Les nouveaux personnages méritent aussi d’être célébrés. Comme d’habitude, les humains sont complètement nuls, mais pour le reste, je pense même préférer cet équipage à celui de la trilogie originale avec lequel j’ai pourtant eu trois jeux pour tisser des liens. Vous avez bien sûr droit à une belle collection de romances interraciales et comme la plupart des personnages sont bissexuels, il y en a pour tous les goûts.

Au rayon des améliorations, le contrôle du personnage et les combats sont très largement supérieurs dans Andromeda, et c’est quelque chose que même ses détracteurs n’ont pas pu nier : les armes ont juste assez de patate, le jetpack permet des sauts et des dash qui rendent les affrontements beaucoup plus nerveux. La nouvelle gestion de la verticalité fonctionnerait mieux avec de meilleures IA mais permet quand même de ne jamais trop se lasser de saupoudrer vos adversaires de douilles fumantes.

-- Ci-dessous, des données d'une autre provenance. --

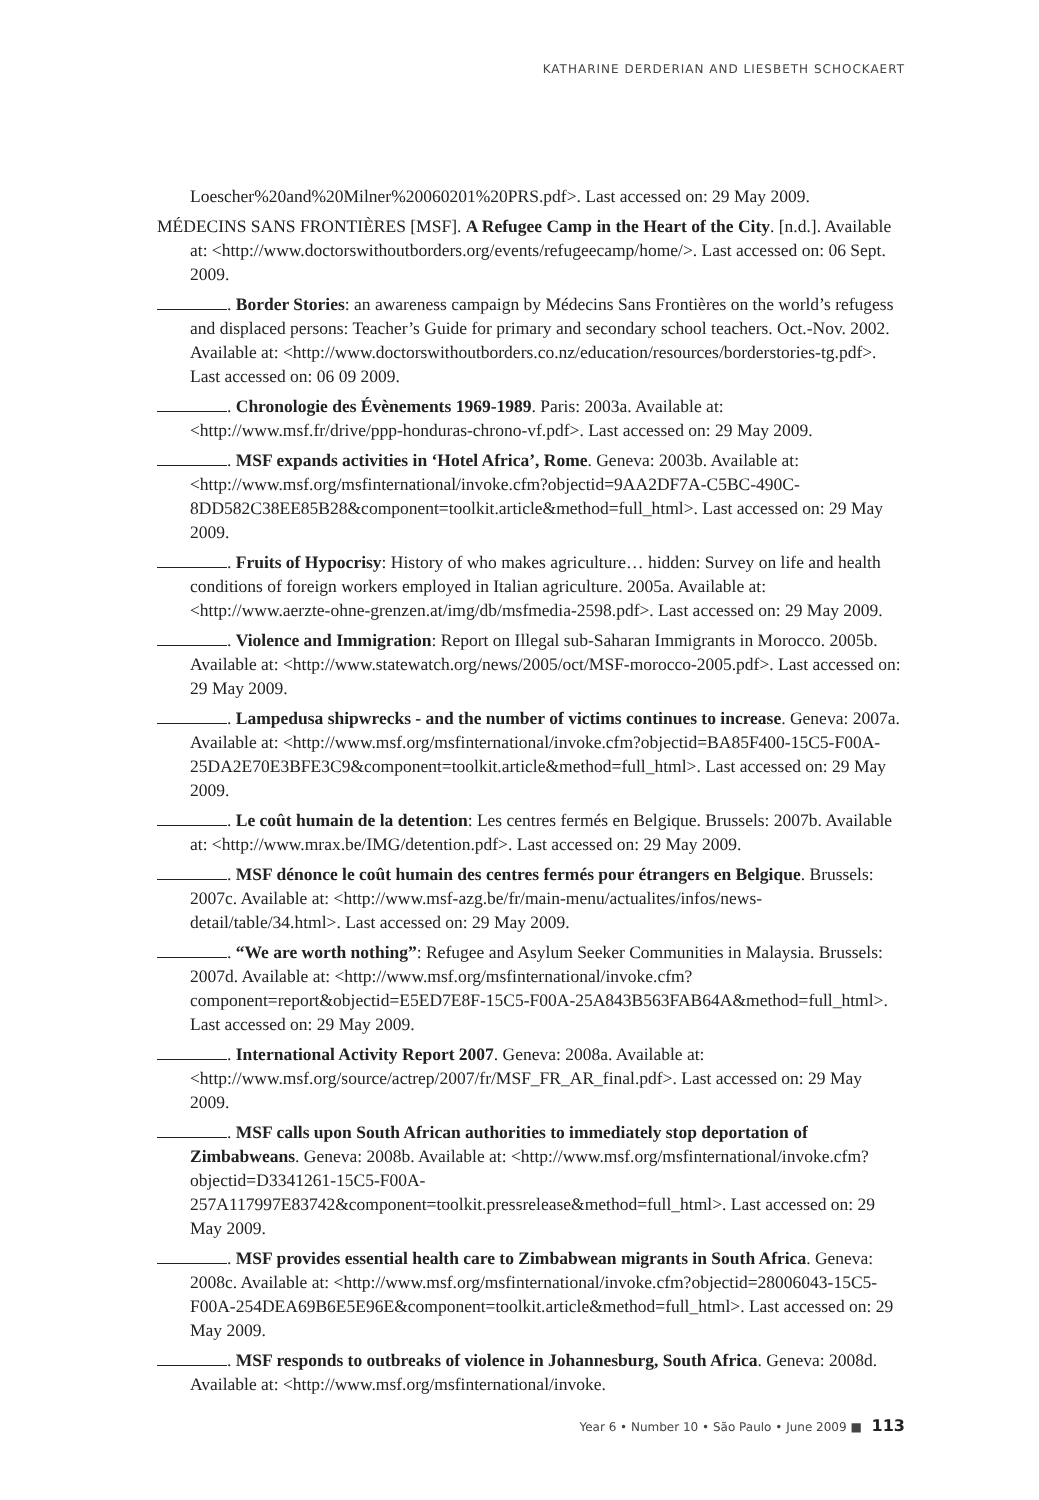KATHARINE DERDERIAN AND LIESBETH SCHOCKAERT
Loescher%20and%20Milner%20060201%20PRS.pdf>. Last accessed on: 29 May 2009.
MÉDECINS SANS FRONTIÈRES [MSF]. A Refugee Camp in the Heart of the City. [n.d.]. Available at: <http://www.doctorswithoutborders.org/events/refugeecamp/home/>. Last accessed on: 06 Sept. 2009.
. Border Stories: an awareness campaign by Médecins Sans Frontières on the world’s refugess and displaced persons: Teacher’s Guide for primary and secondary school teachers. Oct.-Nov. 2002. Available at: <http://www.doctorswithoutborders.co.nz/education/resources/borderstories-tg.pdf>. Last accessed on: 06 09 2009.
. Chronologie des Évènements 1969-1989. Paris: 2003a. Available at: <http://www.msf.fr/drive/ppp-honduras-chrono-vf.pdf>. Last accessed on: 29 May 2009.
. MSF expands activities in ‘Hotel Africa’, Rome. Geneva: 2003b. Available at: <http://www.msf.org/msfinternational/invoke.cfm?objectid=9AA2DF7A-C5BC-490C-8DD582C38EE85B28&component=toolkit.article&method=full_html>. Last accessed on: 29 May 2009.
. Fruits of Hypocrisy: History of who makes agriculture… hidden: Survey on life and health conditions of foreign workers employed in Italian agriculture. 2005a. Available at: <http://www.aerzte-ohne-grenzen.at/img/db/msfmedia-2598.pdf>. Last accessed on: 29 May 2009.
. Violence and Immigration: Report on Illegal sub-Saharan Immigrants in Morocco. 2005b. Available at: <http://www.statewatch.org/news/2005/oct/MSF-morocco-2005.pdf>. Last accessed on: 29 May 2009.
. Lampedusa shipwrecks - and the number of victims continues to increase. Geneva: 2007a. Available at: <http://www.msf.org/msfinternational/invoke.cfm?objectid=BA85F400-15C5-F00A-25DA2E70E3BFE3C9&component=toolkit.article&method=full_html>. Last accessed on: 29 May 2009.
. Le coût humain de la detention: Les centres fermés en Belgique. Brussels: 2007b. Available at: <http://www.mrax.be/IMG/detention.pdf>. Last accessed on: 29 May 2009.
. MSF dénonce le coût humain des centres fermés pour étrangers en Belgique. Brussels: 2007c. Available at: <http://www.msf-azg.be/fr/main-menu/actualites/infos/news-detail/table/34.html>. Last accessed on: 29 May 2009.
. “We are worth nothing”: Refugee and Asylum Seeker Communities in Malaysia. Brussels: 2007d. Available at: <http://www.msf.org/msfinternational/invoke.cfm?component=report&objectid=E5ED7E8F-15C5-F00A-25A843B563FAB64A&method=full_html>. Last accessed on: 29 May 2009.
. International Activity Report 2007. Geneva: 2008a. Available at: <http://www.msf.org/source/actrep/2007/fr/MSF_FR_AR_final.pdf>. Last accessed on: 29 May 2009.
. MSF calls upon South African authorities to immediately stop deportation of Zimbabweans. Geneva: 2008b. Available at: <http://www.msf.org/msfinternational/invoke.cfm?objectid=D3341261-15C5-F00A-257A117997E83742&component=toolkit.pressrelease&method=full_html>. Last accessed on: 29 May 2009.
. MSF provides essential health care to Zimbabwean migrants in South Africa. Geneva: 2008c. Available at: <http://www.msf.org/msfinternational/invoke.cfm?objectid=28006043-15C5-F00A-254DEA69B6E5E96E&component=toolkit.article&method=full_html>. Last accessed on: 29 May 2009.
. MSF responds to outbreaks of violence in Johannesburg, South Africa. Geneva: 2008d. Available at: <http://www.msf.org/msfinternational/invoke.
Year 6 • Number 10 • São Paulo • June 2009 ■ 113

Mass Effect Andromeda n’est pas Mass Effect 4 et n’a jamais prétendu l’être. Si vous y allez sans attentes ni a-priori, en vous contentant d’apprécier le voyage, il y a de bonnes chances que vous en ressortiez aussi satisfait que moi. Le ton est un peu plus léger et moins dramatique, les enjeux moins galactiques, mais ce n’est pas un mal.

Pour peu que la répétitivité de la structure d’une planète à une autre ne vous rebute pas fondamentalement, et si vous évitez les kilo-tonnes de grind et de quête fedex moisies qui se cachent sous le nom de “TASK”, le jeu vous offrira des dizaines d’heures d’aventures, d’explorations et de dialogues, parsemées de combats nerveux et agréablement dynamiques.